Pregnane X receptor (PXR), which can be activated by xenobiotic chemicals (including pediatric drugs), plays a key role in the regulation of drug-processing genes (DPGs). The induction of DPGs due to PXR activation may reduce therapeutic efficacy or cause toxicity. This work aims to demonstrate the impact of pregnenolone 16α-carbonitrile (PCN)-mediated PXR activation during early life on DPGs expression and drug sensitivity in adulthood, as well as the underlying mechanism. In this study, mice were sacrificed at postnatal day 60 to detect the hepatic expression of selected DPGs and histone modifications in the Cyp3a11 promoter.

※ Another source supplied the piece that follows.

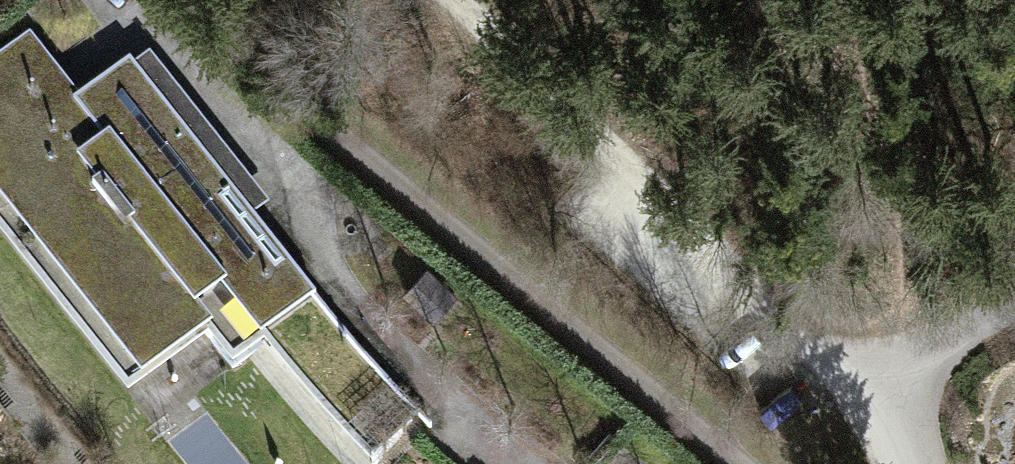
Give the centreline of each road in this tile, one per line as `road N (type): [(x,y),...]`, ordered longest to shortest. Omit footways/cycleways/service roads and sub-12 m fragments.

We found that all doses of PCN treatment (50-200 mg/kg/day) at postnatal days 5-8 resulted in persistently increased CYP2B10 expression, whereas only high doses of PCN treatment (150 and 200 mg/kg/day) persistently induced the expression of CYP3A11, 1A2, and UGTA1A1. We also demonstrated that PCN treatment before postnatal day 15 had a long-term impact on the expression of CYP3A11, 2B10, ABCC4, and PAPSS2. Additionally, elevated expression of CYP3A11, SULT2A1, UGT1A1, and PAPSS2 was observed in PCN-treated groups at days 25-28. Attenuated inducibility of CYP3A11 by PCN was seen in the primary hepatocytes derived from PCN-pretreated mice. Moreover, enhanced H3K4me3 level and reduced H3K27me3 level in the PXR response elements (PXREs) of the Cyp3a11 promoter may contribute to the persistent up-regulation of CYP3A11 by neonatal PCN treatment. Overall, our study suggests that PXR activation during early life could persistently alter the hepatic expression of DPGs and epigenetic memory may be an underlying mechanism in mice.